Neden bu insanlar bunu yaşadı? Suçları neydi? Yaşadıkları zulme karşı olmaları.Esad rejimini istememeleri.Yönetimin 15 -45 yaş arası erkeklerin ya rejim askerlerine katılacaksınız ya da ülkeyi terk edeceksiniz dayatması .Peki kime karşı bu görevi yapacaklardı?Kendi halkına,ailesine,sevdiklerine masum insanlara karşı.İnsanlığa karşı işledikleri suçlara ortak olmaya zorluyorlardı.Bir pilot sivil halka ateş açmadığı için 45 yıl hapis yatmış, şimdi Suriye özgürlüğüne kavuşunca o da özgürlüğüne kavuştu.
Ama bir çoğu suçunu bilmiyor.Çünkü yargılama yok,arada bir yargılama yapılsa da kendini ifade etme,savunma hakları yok.Yıllarca mahkum edilmiş,işkence görmüş sonra nasıl olduysa kurtulmuş iki kardeş,yedi yıldır Türkiye'de mülteci olarak kalıyorlar.O kardeşlerden biri diyor ki ;"liseye giderken bir gece vakti geldi aldılar beni,yirmi yıla yakın mahkum oldum, türlü işkenceler gördüm ama hala suçum ne bilmiyorum.
İnsanlar o işkence merkezlerinde şimdi cansız da olsa yakınlarını arıyorlar ama bulmak çok zor, bulsa da tanımak çok zor.Bir anne "üç evladımı aldı götürdüler,benden para istediler,evimi sattım verdim onlara ama evlatlarımı vermediler"diyor,ahlar ediyor Esad'a.Yüreği yanan milyonların,her evde bir acının,bir kayıbın olduğu bir ülke.
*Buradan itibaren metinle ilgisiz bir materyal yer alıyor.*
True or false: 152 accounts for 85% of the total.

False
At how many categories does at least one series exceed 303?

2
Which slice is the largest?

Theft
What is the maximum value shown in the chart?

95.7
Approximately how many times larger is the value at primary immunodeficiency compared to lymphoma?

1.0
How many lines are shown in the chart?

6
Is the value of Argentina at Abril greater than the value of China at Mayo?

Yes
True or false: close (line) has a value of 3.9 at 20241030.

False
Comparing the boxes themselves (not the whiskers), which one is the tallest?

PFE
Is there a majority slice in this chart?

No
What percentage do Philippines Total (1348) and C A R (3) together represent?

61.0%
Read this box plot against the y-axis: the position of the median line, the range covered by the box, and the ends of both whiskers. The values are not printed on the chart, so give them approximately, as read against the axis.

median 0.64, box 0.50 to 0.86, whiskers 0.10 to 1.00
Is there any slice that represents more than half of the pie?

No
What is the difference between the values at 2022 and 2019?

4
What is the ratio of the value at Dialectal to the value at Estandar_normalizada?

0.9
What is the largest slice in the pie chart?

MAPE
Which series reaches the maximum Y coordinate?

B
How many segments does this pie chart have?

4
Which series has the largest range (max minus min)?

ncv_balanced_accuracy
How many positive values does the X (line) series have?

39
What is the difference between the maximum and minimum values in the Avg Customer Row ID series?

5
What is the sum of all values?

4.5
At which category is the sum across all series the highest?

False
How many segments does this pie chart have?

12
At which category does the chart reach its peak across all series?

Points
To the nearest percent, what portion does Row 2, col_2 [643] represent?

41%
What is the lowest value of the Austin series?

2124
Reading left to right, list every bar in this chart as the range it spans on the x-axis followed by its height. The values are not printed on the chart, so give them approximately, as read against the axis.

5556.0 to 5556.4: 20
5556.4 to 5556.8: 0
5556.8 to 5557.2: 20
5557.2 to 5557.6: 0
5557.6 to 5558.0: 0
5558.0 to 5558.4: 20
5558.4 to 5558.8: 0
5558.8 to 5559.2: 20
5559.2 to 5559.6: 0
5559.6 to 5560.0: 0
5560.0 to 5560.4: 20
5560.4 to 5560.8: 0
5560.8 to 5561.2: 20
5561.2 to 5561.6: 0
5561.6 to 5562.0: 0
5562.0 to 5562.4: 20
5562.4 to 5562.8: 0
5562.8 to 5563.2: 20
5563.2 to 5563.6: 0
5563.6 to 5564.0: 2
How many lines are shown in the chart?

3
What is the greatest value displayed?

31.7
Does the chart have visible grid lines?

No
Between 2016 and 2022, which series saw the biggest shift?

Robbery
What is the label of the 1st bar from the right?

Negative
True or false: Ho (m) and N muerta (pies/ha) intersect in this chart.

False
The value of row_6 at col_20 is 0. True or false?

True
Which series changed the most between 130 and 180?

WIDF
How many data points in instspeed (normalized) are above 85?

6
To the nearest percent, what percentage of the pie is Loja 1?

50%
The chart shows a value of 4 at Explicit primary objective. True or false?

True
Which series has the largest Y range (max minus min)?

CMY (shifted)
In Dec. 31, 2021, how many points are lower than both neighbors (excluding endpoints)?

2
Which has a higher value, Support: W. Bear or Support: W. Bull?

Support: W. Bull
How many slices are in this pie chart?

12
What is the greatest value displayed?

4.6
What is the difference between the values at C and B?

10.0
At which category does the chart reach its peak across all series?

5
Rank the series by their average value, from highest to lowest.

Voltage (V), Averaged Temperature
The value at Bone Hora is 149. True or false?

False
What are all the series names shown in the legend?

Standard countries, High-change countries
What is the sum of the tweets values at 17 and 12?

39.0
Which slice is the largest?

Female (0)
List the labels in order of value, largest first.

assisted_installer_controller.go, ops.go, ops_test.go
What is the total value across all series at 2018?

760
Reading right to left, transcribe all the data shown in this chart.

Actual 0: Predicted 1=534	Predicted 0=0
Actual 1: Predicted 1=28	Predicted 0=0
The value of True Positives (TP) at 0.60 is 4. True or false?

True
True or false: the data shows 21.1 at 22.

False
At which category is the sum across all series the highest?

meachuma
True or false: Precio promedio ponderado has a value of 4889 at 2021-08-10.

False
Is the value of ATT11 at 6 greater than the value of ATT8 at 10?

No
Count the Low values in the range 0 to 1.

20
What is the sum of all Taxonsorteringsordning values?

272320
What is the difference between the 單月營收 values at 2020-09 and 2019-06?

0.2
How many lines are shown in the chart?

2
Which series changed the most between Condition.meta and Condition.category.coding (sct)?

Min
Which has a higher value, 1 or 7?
Şimdi on üç yıldır bize sığınmaktan başka çaresi kalmamış insanların nelerden kaçtığını tam olarak yeni anlıyoruz.Coşkuyla,sevinçle dönüyorlar ülkelerine,bir de Türkiye'ye,Türk milletine minnetle. Türkler komşusu açken tok yatmayan milletdir.Türkler" iyilik yap,denize at,kul bilmezse Halik bilir " diyendir.Türk milleti mazluma kanat geren,zalime karşı dik durabilen bir millettir.Bu sınavı da çok şükür alnını akı ile vermiş,vicdanı rahat bir millettir.Dünyamızda yaşanan olaylara gözümüzü kapatamayız.Çünkü devletler ve milletler birbirini etkiler.
Her insan din,dil,ırk,mezhep,renk ayrımı gözetmeksizin,onuruyla,özgür ve adil yaşamı hak eder.İnsanı insan,toplumu toplum yapan da insani değerleridir.